Requirement 1: In the obesity study report, rewrite the passage from "In a statement" up to and including "in wealthier nations.", with "pharmaceutical industry" replaced by "drug industry".
Requirement 2: Decide whether each statement agrees with the obesity study report, answering yes or no and quoting the words of the report that settle it. (a) The study tracked data from 232 million people between 1980 and 2024. (b) The GLP-1 drug market is currently worth around $65bn a year. (c) Semaglutide patents are due to expire in Brazil, China, India and Turkey in 2026.

A new study published in Nature has mapped the “velocity” of obesity across 200 countries, suggesting that gaps in treatment access may be worsening outcomes in some of the hardest-hit regions.
The research, led by Majid Ezzati of Imperial College London, tracked height and weight data from 232 million people between 1980 and 2024. The findings show that obesity rates are plateauing or declining across many wealthy Western nations, while rising faster than at any point in the past 45 years across Latin America, sub-Saharan Africa, South and Southeast Asia, and Pacific Island nations.
Together, the data points to a growing disconnect between where obesity is accelerating fastest and where the industry’s blockbuster treatments are actually available.
Imbalanced market dynamics
While the GLP-1 drug market is currently worth around $8bn annually, it is projected to reach $65bn by 2035. Yet access remains heavily concentrated in North America and Europe, the same regions where obesity rates are levelling off. As a result, J.P. Morgan estimates global GLP-1 penetration at roughly 2% of the obese population, underlining how limited access remains worldwide.
In a statement published by Imperial College London, Ezzati was direct in his message to the pharmaceutical industry. “The focus should be on making [GLP-1 drugs] more affordable to all who need them around the world,” he said, adding that population-level data showed no clear sign that the drugs themselves had driven the plateau seen in wealthier nations.
Potential solutions
The study arrives ahead of what could become a major turning point for access. In 2026, semaglutide patents are due to expire in Brazil, China, India and Turkey, countries that together account for around 40% of the global population. Once those patents lapse, generic injectable semaglutide could reportedly be produced for as little as $28 per person per year, potentially opening access for lower-income healthcare systems.
Nevertheless, cold-chain requirements may still limit widespread GLP-1 deployment across much of the developing world. That has shifted attention toward oral formulations, which could remove one of the biggest logistical barriers beyond cost alone. Both Novo Nordisk and Eli Lilly have launched oral versions of their weight-loss treatments in recent months, signalling a broader push to expand accessibility.
WHO verdict
Whichever approach gains traction, the study has reinforced the scale of the global imbalance, one that the WHO has described as “a profound equity dilemma that lies at the very heart of global public health”.

Entries supplied:
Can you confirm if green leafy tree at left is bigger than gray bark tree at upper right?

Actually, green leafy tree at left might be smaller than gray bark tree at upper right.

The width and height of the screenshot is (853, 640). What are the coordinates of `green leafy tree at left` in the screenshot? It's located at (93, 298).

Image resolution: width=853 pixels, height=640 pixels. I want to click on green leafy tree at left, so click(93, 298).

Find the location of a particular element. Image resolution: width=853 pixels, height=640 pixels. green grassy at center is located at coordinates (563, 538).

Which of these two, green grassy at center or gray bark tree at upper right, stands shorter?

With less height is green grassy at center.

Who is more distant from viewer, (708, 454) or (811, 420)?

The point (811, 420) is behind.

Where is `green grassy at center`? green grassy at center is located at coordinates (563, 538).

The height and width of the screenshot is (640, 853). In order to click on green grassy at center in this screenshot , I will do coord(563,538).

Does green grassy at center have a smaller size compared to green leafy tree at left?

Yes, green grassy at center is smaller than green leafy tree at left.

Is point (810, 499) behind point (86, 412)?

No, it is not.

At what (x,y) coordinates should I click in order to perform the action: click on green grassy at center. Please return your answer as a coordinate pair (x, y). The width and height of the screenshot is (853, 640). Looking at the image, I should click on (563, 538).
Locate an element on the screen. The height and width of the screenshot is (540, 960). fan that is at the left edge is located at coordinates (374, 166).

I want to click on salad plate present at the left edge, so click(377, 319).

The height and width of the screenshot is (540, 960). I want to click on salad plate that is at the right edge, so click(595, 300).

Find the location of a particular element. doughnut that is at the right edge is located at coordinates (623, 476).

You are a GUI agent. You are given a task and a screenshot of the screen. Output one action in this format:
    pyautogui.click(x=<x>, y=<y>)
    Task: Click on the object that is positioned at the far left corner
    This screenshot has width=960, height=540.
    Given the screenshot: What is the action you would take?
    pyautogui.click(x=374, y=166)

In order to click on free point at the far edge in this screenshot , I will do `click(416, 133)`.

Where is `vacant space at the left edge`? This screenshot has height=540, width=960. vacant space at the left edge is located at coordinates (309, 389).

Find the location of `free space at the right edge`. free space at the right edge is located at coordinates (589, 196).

Exercise response 1:
In a statement published by Imperial College London, Ezzati was direct in his message to the drug industry. “The focus should be on making [GLP-1 drugs] more affordable to all who need them around the world,” he said, adding that population-level data showed no clear sign that the drugs themselves had driven the plateau seen in wealthier nations.

Exercise response 2:
(a) Yes: "tracked height and weight data from 232 million people between 1980 and 2024"
(b) No: "the GLP-1 drug market is currently worth around $8bn annually"
(c) Yes: "In 2026, semaglutide patents are due to expire in Brazil, China, India and Turkey"